⟨
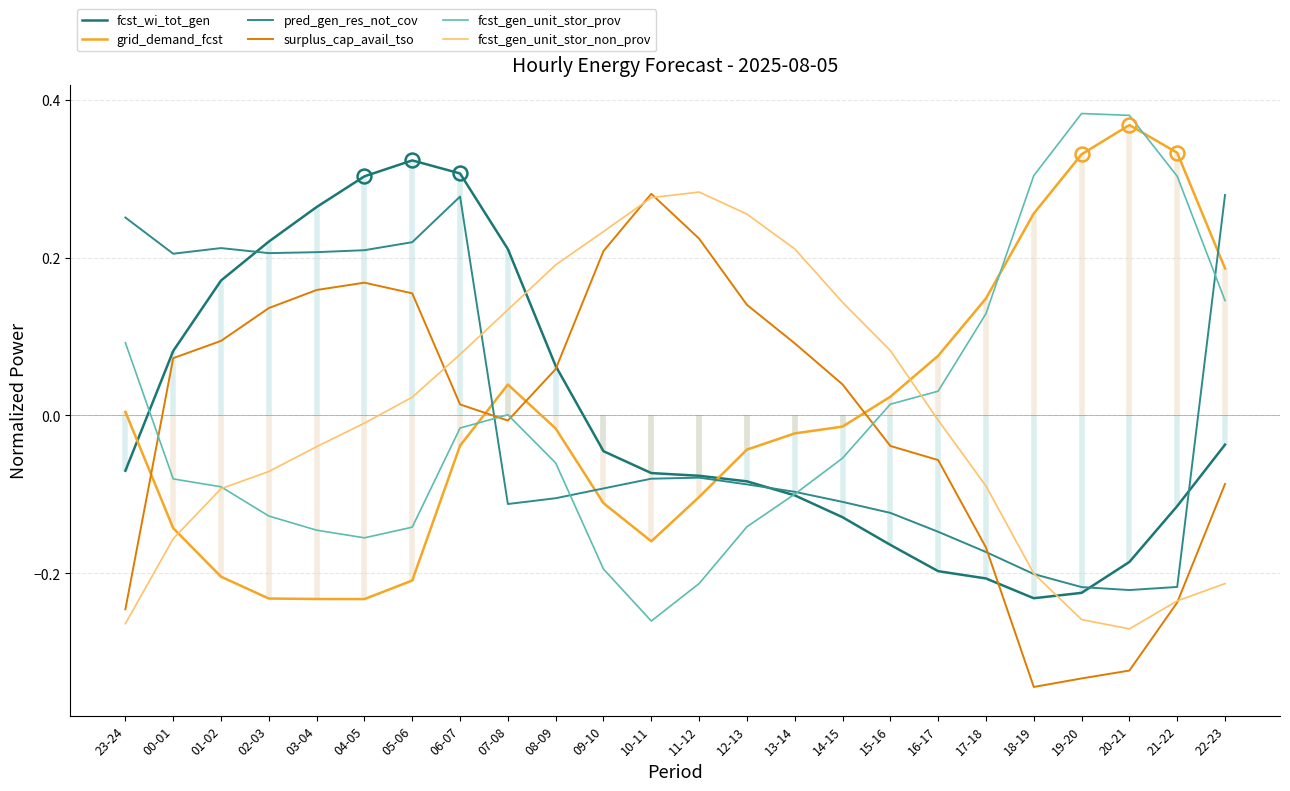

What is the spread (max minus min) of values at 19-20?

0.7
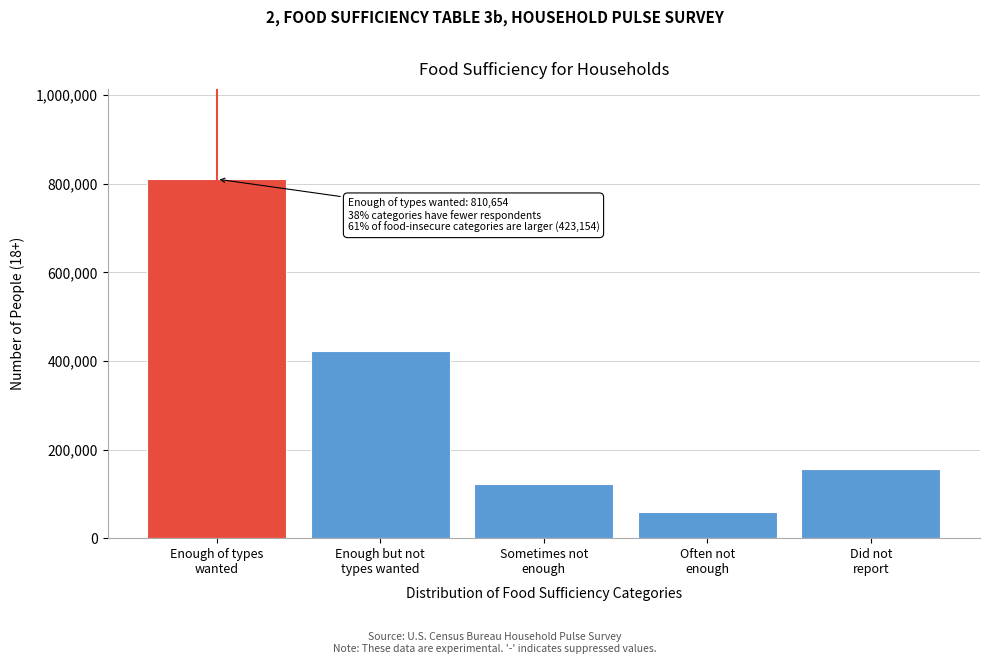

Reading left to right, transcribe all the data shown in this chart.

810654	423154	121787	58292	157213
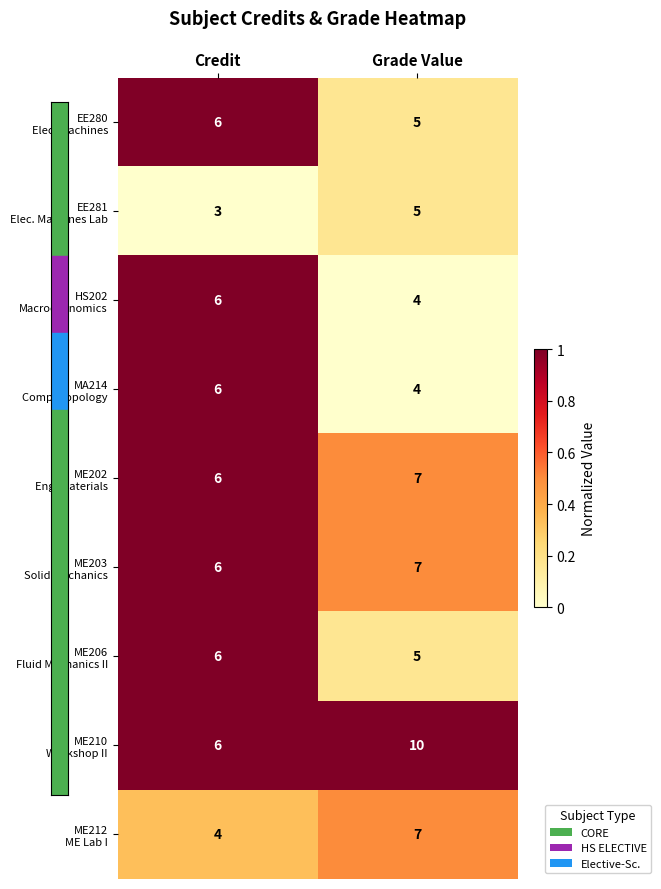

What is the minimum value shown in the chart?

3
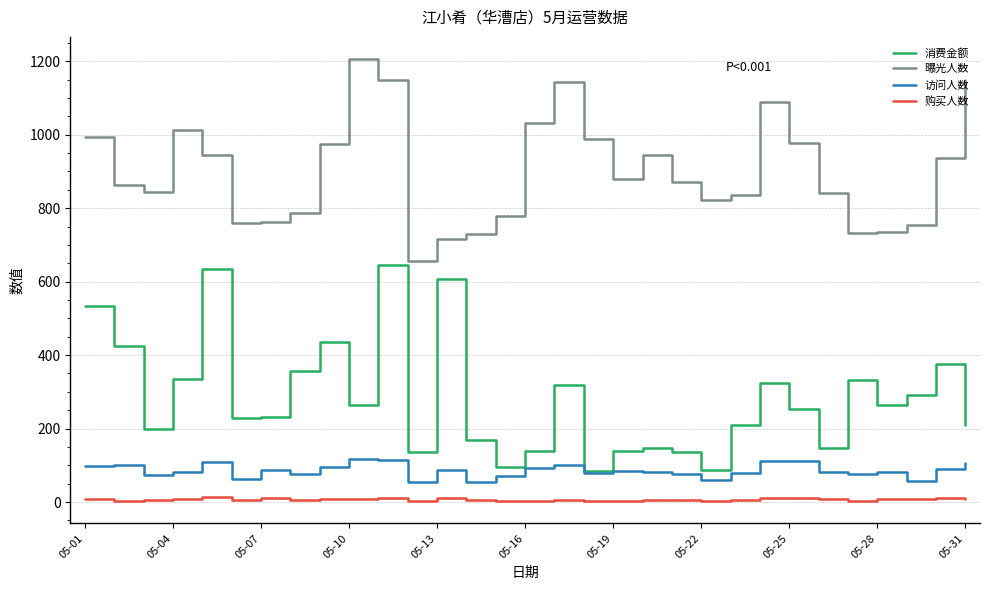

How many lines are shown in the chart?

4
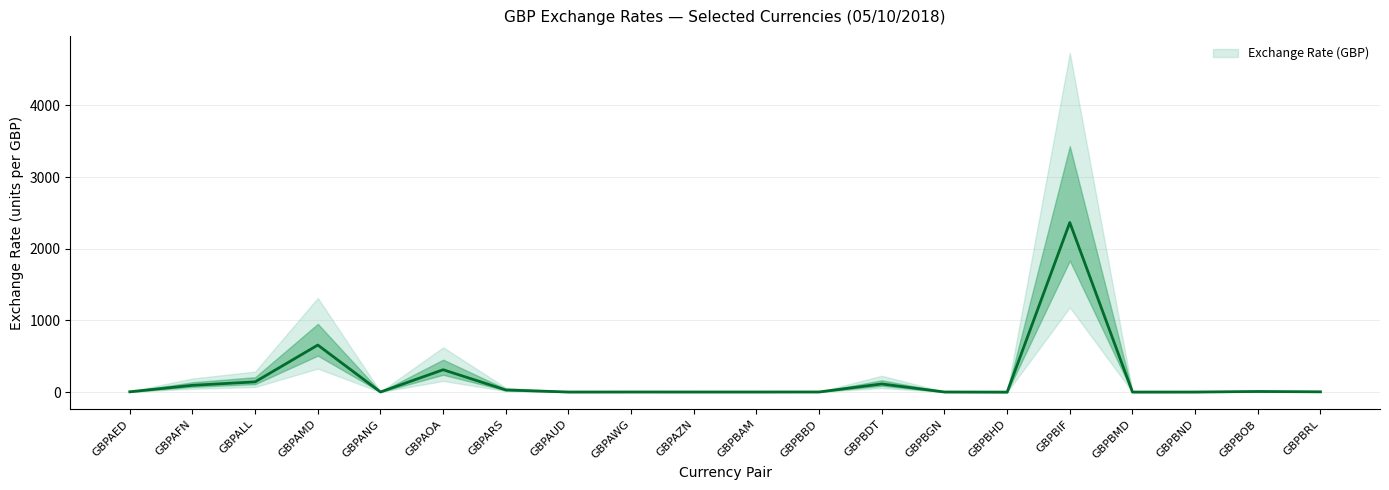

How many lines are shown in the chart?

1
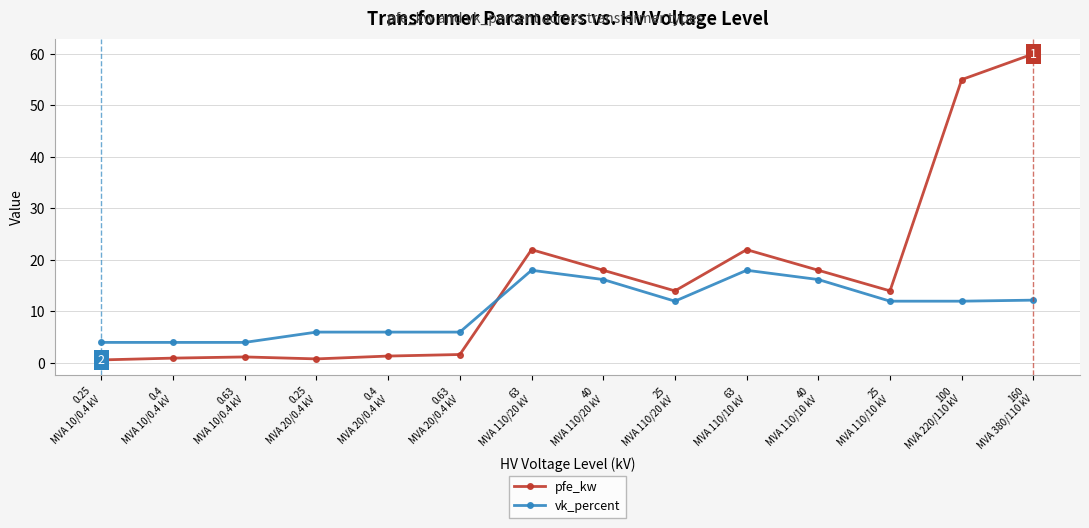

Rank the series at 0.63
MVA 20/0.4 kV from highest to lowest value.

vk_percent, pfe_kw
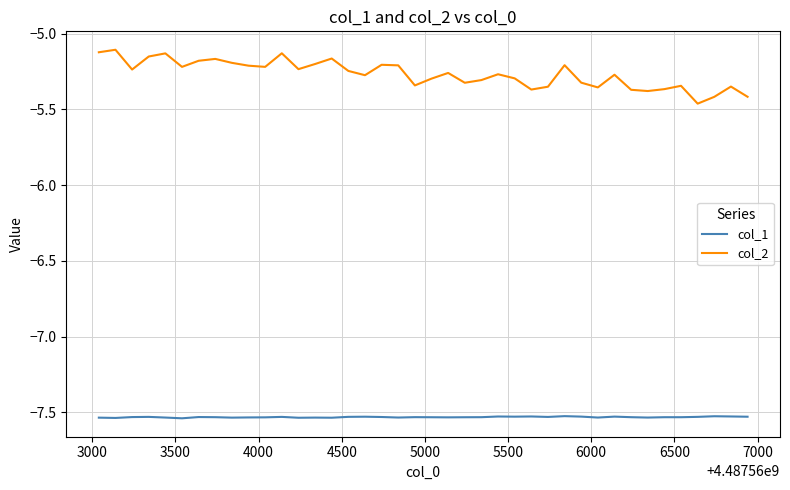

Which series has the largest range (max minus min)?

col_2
⟩
* Your goal: Reproduce the text of every row above line for line, with no changes, and omit the pictures.

* Answer to this exercise:
What is the spread (max minus min) of values at 19-20?

0.7

Reading left to right, transcribe all the data shown in this chart.

810654	423154	121787	58292	157213

What is the minimum value shown in the chart?

3

How many lines are shown in the chart?

4

How many lines are shown in the chart?

1

Rank the series at 0.63
MVA 20/0.4 kV from highest to lowest value.

vk_percent, pfe_kw

Which series has the largest range (max minus min)?

col_2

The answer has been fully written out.